Finkelstein’s proposed News Media Council will be a legislativelyempowered body. It will also be funded by taxpayers. It will not just incorporate radio and television broadcasters, who already come under the jurisdiction of the government regulator the Australian Communications and Media Authority (ACMA), but also for the first time, newspapers. Membership is not optional. Media outlets will be bound by its decisions, unless they want to fight them in court. And it will have extraordinary powers.
Finkelstein proposes that his Council should not just have the power to force media outlets to issue corrections and provide right of replies-but also determine where they should appear. He proposes that media outlets should have to abide by a code of practice that would force them to be ‘fair’ and ‘accurate’presumably this subjective judgement will be the task for the ‘retired judge or other eminent lawyer’ Finkelstein says should head up the Council. If this code of practice is based on existing regulations for radio and television (as Finkelstein suggests it could be) then media outlets will also be compelled to present ‘significant other viewpoints’.
Most people would agree that a taxpayer-funded media outlet like the ABC, if it is to exist at all, has an obligation to be balanced, and incorporate diverse and conflicting views. But the idea that in a free society a private news organisation should be forced, by law, to publish views with which it does not agree is highly offensive. There can be few greater breaches of freedom of speech than being forced to say something you don’t believe. But that’s exactly the type of thinking that pervades Finkelstein’s report.
The Council would also have the power to order that articles found to be in breach of these standards be withdrawn ‘from continued publication’, including being removed from the internet. That’s censorship, plain and simple.
And if you think that Finkelstein only has major newspapers in his sights, think again. Any printed publication with a circulation of more than 3,000 copies per edition would be regulated under the jurisdiction of the News Media Council. The IPA Review’s circulation is 5,000-and growing. We would easily be captured by the new regulations, and potentially forced to print opinions that we strongly disagreed with. So would the Green Left Weekly. It’s far from clear what serious public policy failure would be corrected by forcing the IPA Review to run articles advocating the carbon tax, or the Green Left Weekly to publish articles against the mining tax.

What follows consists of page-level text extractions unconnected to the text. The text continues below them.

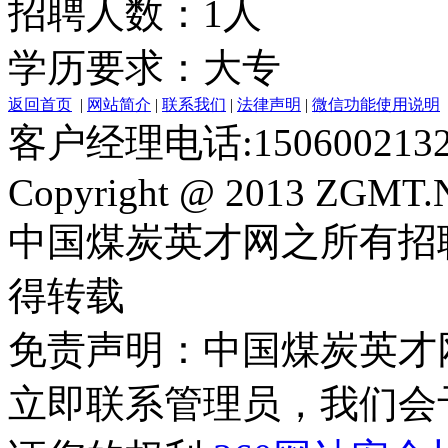
招聘人数：1人
学历要求：大专
返回首页
|
网站简介
|
联系我们
|
法律声明
|
微信功能使用说明
客户经理电话:150600213
Copyright @ 2013 ZGMT.N
中国煤炭英才网之所有招
得转载
免责声明：中国煤炭英才
立即联系管理员，我们会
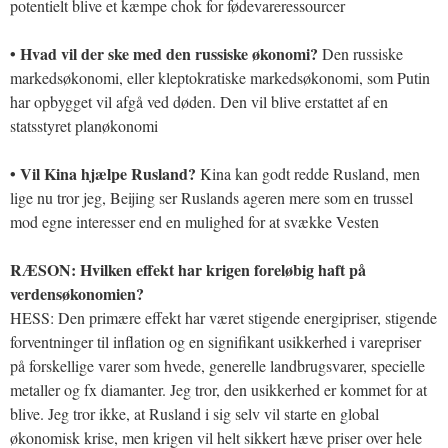
potentielt blive et kæmpe chok for fødevareressourcer
• Hvad vil der ske med den russiske økonomi?
Den russiske
markedsøkonomi, eller kleptokratiske markedsøkonomi, som Putin
har opbygget vil afgå ved døden. Den vil blive erstattet af en
statsstyret planøkonomi
• Vil Kina hjælpe Rusland?
Kina kan godt redde Rusland, men
lige nu tror jeg, Beijing ser Ruslands ageren mere som en trussel
mod egne interesser end en mulighed for at svække Vesten
RÆSON: Hvilken effekt har krigen foreløbig haft på
verdensøkonomien?
HESS: Den primære effekt har været stigende energipriser, stigende
forventninger til inflation og en signifikant usikkerhed i varepriser
på forskellige varer som hvede, generelle landbrugsvarer, specielle
metaller og fx diamanter. Jeg tror, den usikkerhed er kommet for at
blive. Jeg tror ikke, at Rusland i sig selv vil starte en global
økonomisk krise, men krigen vil helt sikkert hæve priser over hele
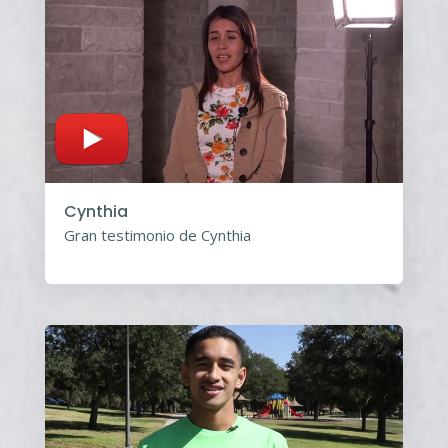
Cynthia
Gran testimonio de Cynthia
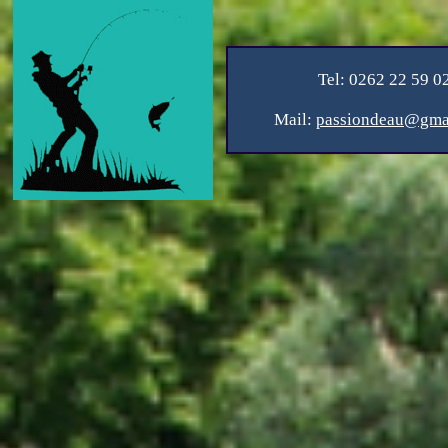
Tel: 0262 22 59 0
Mail:
passiondeau@gma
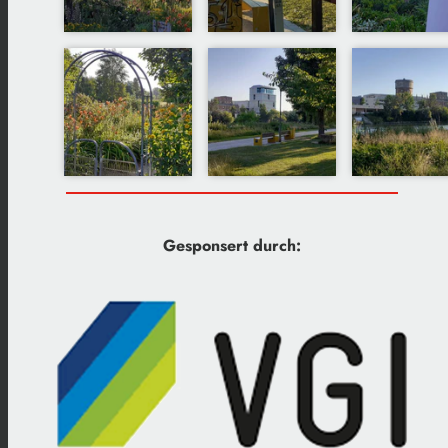
Gesponsert durch:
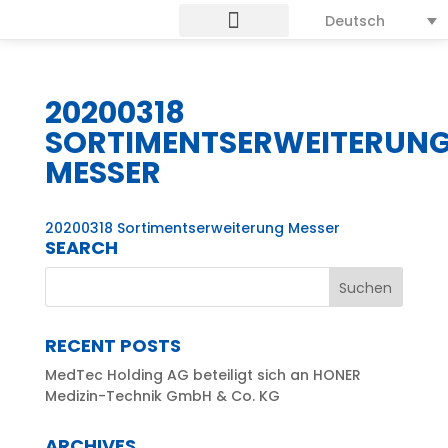
Deutsch
20200318
SORTIMENTSERWEITERUN
MESSER
20200318 Sortimentserweiterung Messer
SEARCH
RECENT POSTS
MedTec Holding AG beteiligt sich an HONER
Medizin-Technik GmbH & Co. KG
ARCHIVES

It doesn’t stop there either. Finkelstein says that any website with 15,000 hits per year (40 per day) should also be regulated. That would easily include the IPA’s weekly email, Hey…What did I miss?, which is sent to 22,275 subscribers every week-even if they radically raise the threshold, as some have suggested they should. If they don’t, it will hit even the lowest trafficked and most amateur blogs and websites.
The only articles we should ever have to publish in this magazine are the ones we choose to publish. The IPA is a free market think tank and we are committed to individual freedom and personal liberty. We’ll remain steadfastly committed to running intelligent, well-written and well-argued defences of free people and a free society-and no council, legislative or otherwise, could persuade us to deviate from that mission.